Eine Idee von der Zukunft der Stadt

Wie wird das Burscheid von morgen gestaltet? Teil 1 über den langen Weg zu einem Flächennutzungsplan.

Burscheid. Am Anfang war eine kleine Siedlung unweit des Eifgentals, mit schicker Kirche und einem Turm, der bereits im 11. Jahrhundert errichtet wurde. Klima und Boden waren gut, und immer mehr Menschen zogen nach Burscheid. Industrie siedelte sich an, Mühlen, Stahlhammer und Schleifkotten wurden gebaut.

1856, als Folge des industriellen Aufschwungs, bekam Burscheid das Stadtrecht, etwa 6000 Menschen lebten damals hier. Die Eisenbahn folgte und führte bis zum Zweiten Weltkrieg sogar zweigleisig bis nach Wuppertal und Opladen. Und irgendwann — ja, irgendwann musste man sich einmal Gedanken machen, wie es nun weitergehen sollte mit dieser Stadt. Das war die große Stunde der Planer (siehe Kasten).

„In Deutschland gibt es eine richtige Kultur der Stadtplanung. Mit dem Land zu planen, ist für uns etwas Selbstverständliches“, sagt Bürgermeister Stefan Caplan. In Burscheid beschäftigt sich der Stab für Stadtentwicklung, Umweltschutz und Liegenschaften mit diesen Fragen: Wo sollen Menschen künftig wohnen können? Wo sollen neue Geschäfte entstehen? Wo könnte sich Industrie ansiedeln? Insgesamt sieben Leute arbeiten in dem Amt, vier davon befassen sich mit der Stadtplanung. Einer von ihnen ist Amtsleiter Kurt Berger.

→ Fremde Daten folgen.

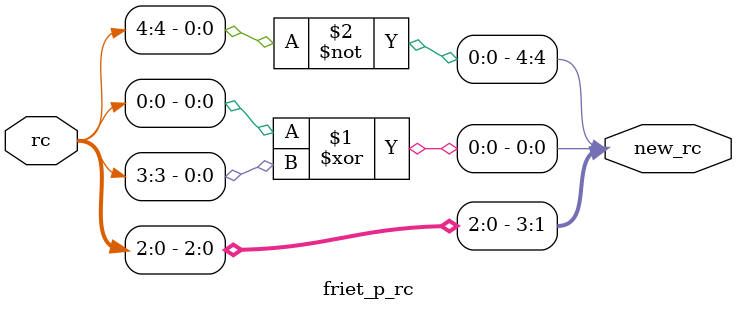
<source format=v>
/**
 Implementation by Pedro Maat C. Massolino,
 hereby denoted as "the implementer".

 To the extent possible under law, the implementer has waived all copyright
 and related or neighboring rights to the source code in this file.
 http://creativecommons.org/publicdomain/zero/1.0/
*/
module friet_p_rc(rc, new_rc);

input [4:0] rc;
output [4:0] new_rc;

assign new_rc[0] = rc[0] ^ rc[3];
assign new_rc[1] = rc[0];
assign new_rc[2] = rc[1];
assign new_rc[3] = rc[2];
assign new_rc[4] = ~rc[4];

endmodule
</source>
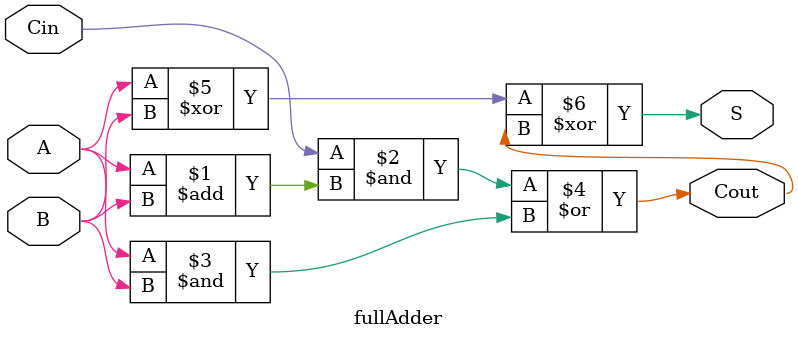
<source format=v>
module fullAdder (A, B, Cin, S, Cout);
	input A, B, Cin;
	output S, Cout;
	
	assign Cout = Cin&(A + B) | A&B;
	assign S = A^B^Cout;
	
	
	
endmodule
</source>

Berger ist seit 1993 mit dem Thema befasst, seit 2004 leitet er das Amt. Die viele Erfahrung, die er im Laufe der Jahre gesammelt hat, braucht er auch. Denn Stadtentwicklung ist unglaublich kompliziert. Und zugleich unglaublich spannend. „Das Herzstück unserer Arbeit ist der Flächennutzungsplan“, sagt Berger und breitet eine große Karte von Burscheid aus.

Flächen für Wohnhäuser, für Geschäfte, Wege und Firmen sind dort eingezeichnet. Doch der Plan entspricht keineswegs in allen Einzelheiten der Realität. Er ist vielmehr Ausdruck einer Idee. Der Idee, wie Burscheid aussehen könnte. In zehn Jahren. Oder in 20.

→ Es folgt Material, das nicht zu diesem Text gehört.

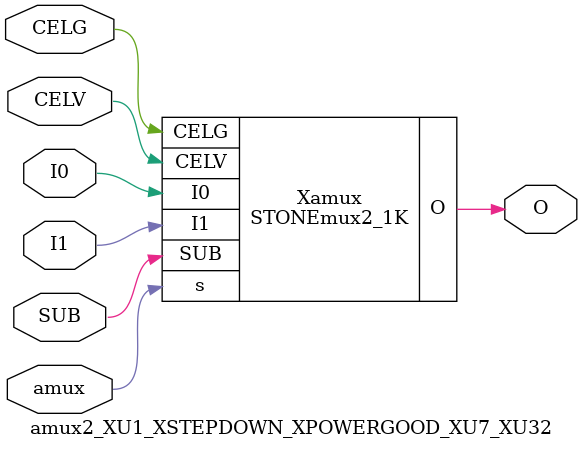
<source format=v>



module STONEmux2_1K ( O, CELG, CELV, I0, I1, SUB, s );

  input CELV;
  input s;
  input I1;
  input I0;
  input SUB;
  input CELG;
  output O;
endmodule

//Celera Confidential Do Not Copy amux2_XU1_XSTEPDOWN_XPOWERGOOD_XU7_XU32
//Celera Confidential Symbol Generator
//Inputs: 2, Switch On Resistance: 1K
//Type of Control:pin, T-Switch: no
module amux2_XU1_XSTEPDOWN_XPOWERGOOD_XU7_XU32 (CELV,SUB,O,I0,I1,
amux,
CELG);
input CELV;
input SUB;
output O;
input I0;
input I1;
input amux;
input CELG;

//Celera Confidential Do Not Copy STONEmux2_1K
STONEmux2_1K Xamux(
.CELV (CELV),
.s (amux),
.I1 (I1),
.I0 (I0),
.SUB (SUB),
.CELG (CELG),
.O (O)
);
//,diesize,STONEmux2_1K
//Celera Confidential Do Not Copy Module End
//Celera Schematic Generator
endmodule

</source>
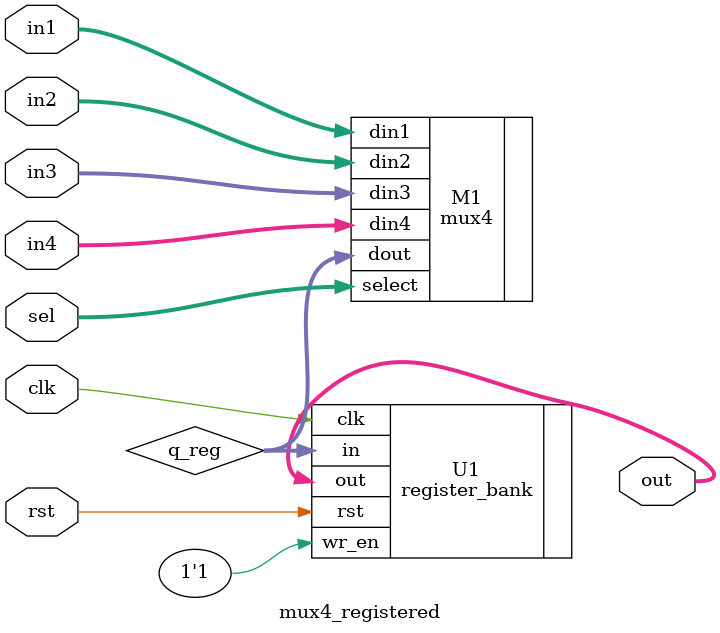
<source format=v>
module mux4_registered #(parameter WIDTH= 8) (
 input clk,
 input rst,
 input [1:0] sel,
 input [WIDTH-1:0] in1, in2, in3, in4,
 output [WIDTH-1:0] out
);

wire [WIDTH-1 : 0] q_reg;

mux4 #(.WIDTH(WIDTH)) M1 (.din1(in1), .din2(in2), .din3(in3), .din4(in4), .select(sel), .dout(q_reg));
register_bank #(.WIDTH(WIDTH)) U1 (.clk(clk), .rst(rst), .wr_en(1'b1), .in(q_reg), .out(out));

endmodule
</source>
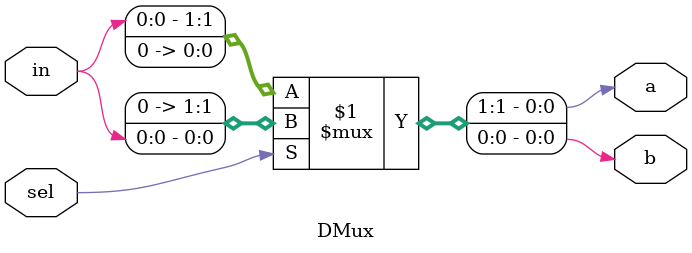
<source format=v>
module DMux(
  input in, sel,
  output a, b);
  assign {a, b} = sel ? {1'b0, in} : {in, 1'b0};
endmodule
</source>
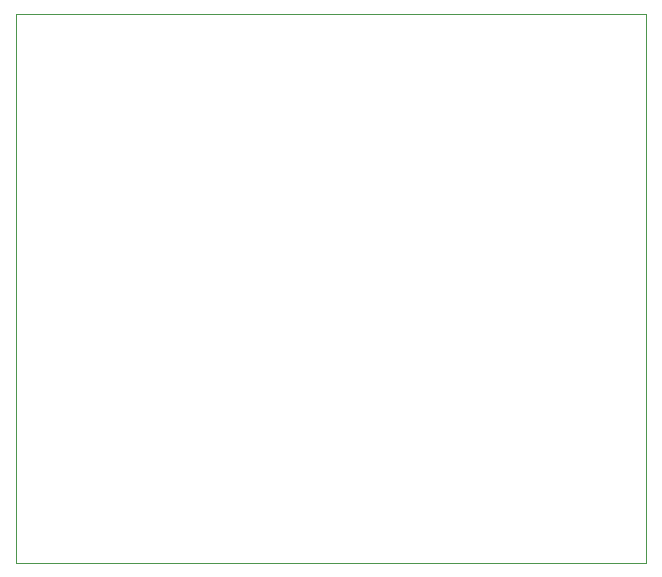
<source format=gbr>
%TF.GenerationSoftware,KiCad,Pcbnew,5.1.9-73d0e3b20d~88~ubuntu20.04.1*%
%TF.CreationDate,2021-04-18T23:12:54+02:00*%
%TF.ProjectId,interrupter,696e7465-7272-4757-9074-65722e6b6963,rev?*%
%TF.SameCoordinates,Original*%
%TF.FileFunction,Profile,NP*%
%FSLAX46Y46*%
G04 Gerber Fmt 4.6, Leading zero omitted, Abs format (unit mm)*
G04 Created by KiCad (PCBNEW 5.1.9-73d0e3b20d~88~ubuntu20.04.1) date 2021-04-18 23:12:54*
%MOMM*%
%LPD*%
G01*
G04 APERTURE LIST*
%TA.AperFunction,Profile*%
%ADD10C,0.050000*%
%TD*%
G04 APERTURE END LIST*
D10*
X226060000Y-74168000D02*
X226060000Y-74930000D01*
X172720000Y-74295000D02*
X172720000Y-74168000D01*
X172720000Y-74295000D02*
X172720000Y-74930000D01*
X172720000Y-120650000D02*
X226060000Y-120650000D01*
X172720000Y-74930000D02*
X172720000Y-120650000D01*
X208280000Y-74168000D02*
X172720000Y-74168000D01*
X226060000Y-109220000D02*
X226060000Y-107950000D01*
X226060000Y-119380000D02*
X226060000Y-120650000D01*
X226060000Y-109220000D02*
X226060000Y-119380000D01*
X226060000Y-107950000D02*
X226060000Y-74930000D01*
X208280000Y-74168000D02*
X226060000Y-74168000D01*
M02*

</source>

Im Schnitt alle 25 Jahre wird so ein Flächennutzungsplan erstellt. In ihm bereitet die Verwaltung vor, was sie sich für die Stadt vorstellen könnte. Und weil dafür die Belange aller Beteiligten (Bürger, Anwohner, Firmen, Behörden), sowie bestehende Gesetze und Vorgaben berücksichtigt werden müssen, und weil schließlich die Politik das letzte Wort hat und den Plan genehmigen muss, dauert der Prozess bis zum fertigen Plan unglaublich lange. „Unser aktueller Flächennutzungsplan ist 2004 abgeschlossen worden. Doch die Planungen dafür haben 1996 begonnen“, sagt Stefan Caplan.

Das Schwierige an so einem Plan ist, dass die Verfasser für ihn eigentlich eine Glaskugel bräuchten. Denn schließlich müssen sie sich Gedanken machen, wie die Welt in 20 Jahren aussieht. Werden mehr Menschen in Burscheid wohnen wollen? Braucht man mehr oder weniger Platz für Industrie? Gleichzeitig versuchen Rat und Verwaltung, Burscheid durch den Plan zu gestalten. Wollen sie das Zentrum stärken, planen sie dort entsprechend Platz für Wohnhäuser ein.

So ein Flächennutzungsplan ist also ein schwieriges Unterfangen — und vielleicht ist es deshalb ganz praktisch, dass er nicht verbindlich ist. „Er ist so etwas wie eine Übereinkunft von Verwaltung und Politik. Aber aus ihm leitet sich kein Anspruch ab“, sagt Kurt Berger.

Wenn der Flächennutzungsplan für ein Grundstück also eine Wohnbebauung vorsieht, bedeutet das noch nicht, dass der Eigentümer dort tatsächlich auch ein neues Haus bauen darf. Das wird erst durch den Bebauungsplan geregelt.